Of course don’t be a taskmaster or cruel with these rules (if someone really needs to go, they need to go) but discourage habitual interruptions. You want everybody all in for an hour. Then they can go on with their lives.


Call “Time of Death”


Brainstorming is surprisingly hard work. It asks participants to exercise parts of their brains that often don’t see regular use and, like any workout, when not regularly practiced it can be tiring. You shouldn’t want your participants doing a few casual reps before you get to the real exercise because by then they will already be fatigued. You should want to squeeze out every drop of available brain power while it’s fresh. And that means your brainstorm can’t go on forever.


When the rate of idea production starts to slow down, try throwing out a new prompt or angle, or perhaps invite people to riff on an earlier idea that sounded interesting. Try running a short version of the cards technique we covered above, or deploying some lateral-thinking tools to see what happens. 


This will work a few times, but at a certain point people will start to tap out. Rather than flogging a dead horse, you should end the session when this happens. When ideas have slowed to a trickle and loss of focus increases, call “time of death”. Don’t worry about whether you’ve used all of your allotted time; it’s better to end gracefully rather than drag a brainstorm out. 

Tape Measure

Wrapping Up and Evaluation


You should now have a huge list of ideas and a roomful of very tired people. It’s now time to wrap up.



Sometimes a good way to wrap up is to get a “sense of the room”. Often this involves going back to your criteria as a baseline and then using some sort of voting to assess group opinion. First remove any ideas that clearly don’t fit the criteria, and then submit those remaining to the group and ask them to vote. 


My usual method of voting is to give each person a number of votes (represented by a magnet, checkmark, or sticker) equal to about 25% of the number of remaining ideas and ask them to vote for the ones they think are best. So for example if we generate 40 ideas that pass our criteria, each participant has 10 votes to distribute among their favorites. I usually let people spread their votes out however they want, including putting several (or all) of their votes onto a single idea if they really want to. 


Alternatively, sometimes a good way to wrap up is to skip the “sense of the room” and refer the ideas to someone else for evaluation (maybe yourself, a member of the design team, the studio’s leads, etc). Simply thank everyone for their time and energy and make sure the recorder follows up the session by distributing their permanent record (whiteboard photos, a cleaned-up Google Doc, etc). In addition to being a good souvenir, the record will encourage people to think about and perhaps further develop ideas from the meeting.

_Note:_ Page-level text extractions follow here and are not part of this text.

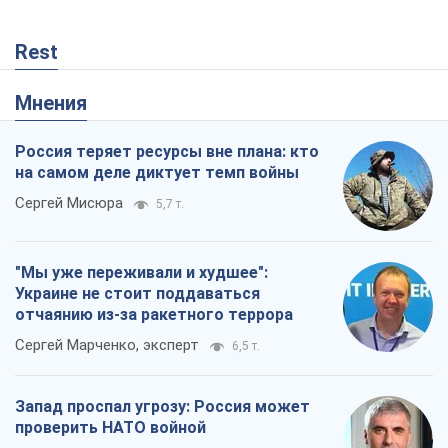
Украине не стоит поддаваться
отчаянию из-за ракетного террора
Сергей Марченко, эксперт
6,5 т.
Запад проспал угрозу: Россия может
проверить НАТО войной
Леонид Невзлин
606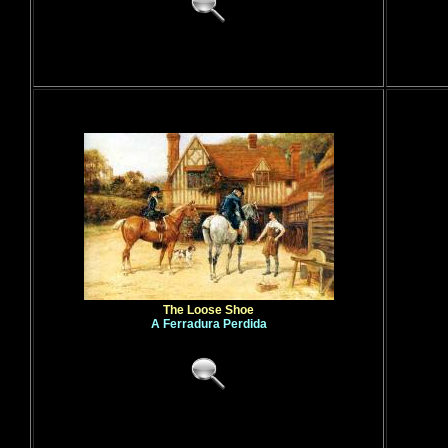
The Loose Shoe
A Ferradura Perdida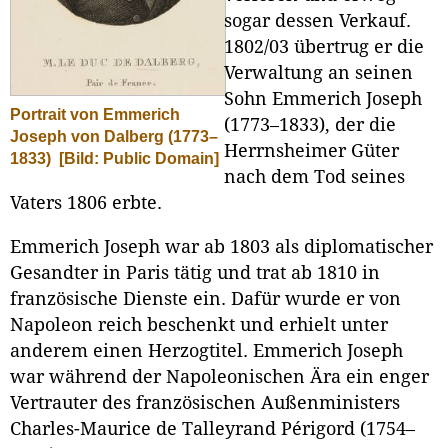
sogar dessen Verkauf.
1802/03 übertrug er die
Verwaltung an seinen
Sohn Emmerich Joseph
Portrait von Emmerich
(1773–1833), der die
Joseph von Dalberg (1773–
Herrnsheimer Güter
1833)
[Bild: Public Domain]
nach dem Tod seines
Vaters 1806 erbte.
Emmerich Joseph war ab 1803 als diplomatischer
Gesandter in Paris tätig und trat ab 1810 in
französische Dienste ein. Dafür wurde er von
Napoleon reich beschenkt und erhielt unter
anderem einen Herzogtitel. Emmerich Joseph
war während der Napoleonischen Ära ein enger
Vertrauter des französischen Außenministers
Charles-Maurice de Talleyrand Périgord (1754–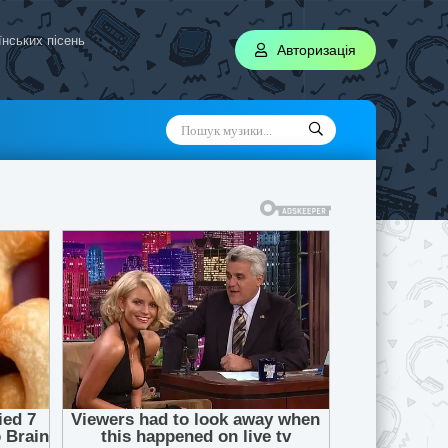
аїнських пісень
Авторизація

Whatever you do, remember what I said above about making final decisions during or immediately after the brainstorm. Ideas that seem amazing often fall apart upon reflection, while others that didn’t get a good hearing in the room can turn into gems with a little further thought. Give your brain a little time to remove the “idea goggles” before making a big decision that can determine the fate of your project. As for that big decision, maybe it takes the form of a simple meeting, a discussion thread or a second resolution-focused brainstorming session whose criteria are narrower.

Man in the Mountain

Conclusion


Brainstorming is a critical part of the creative process, especially when things feel stuck. It can powerfully harness the collective brainpower of engaged individuals and yield something great. But doing so requires careful preparation and a strong set of guidelines to keep things moving and steer the process in the right direction. The guidelines in this article have given us many great results over the years. Try them out and see what works best for your teams. And let us know what you think!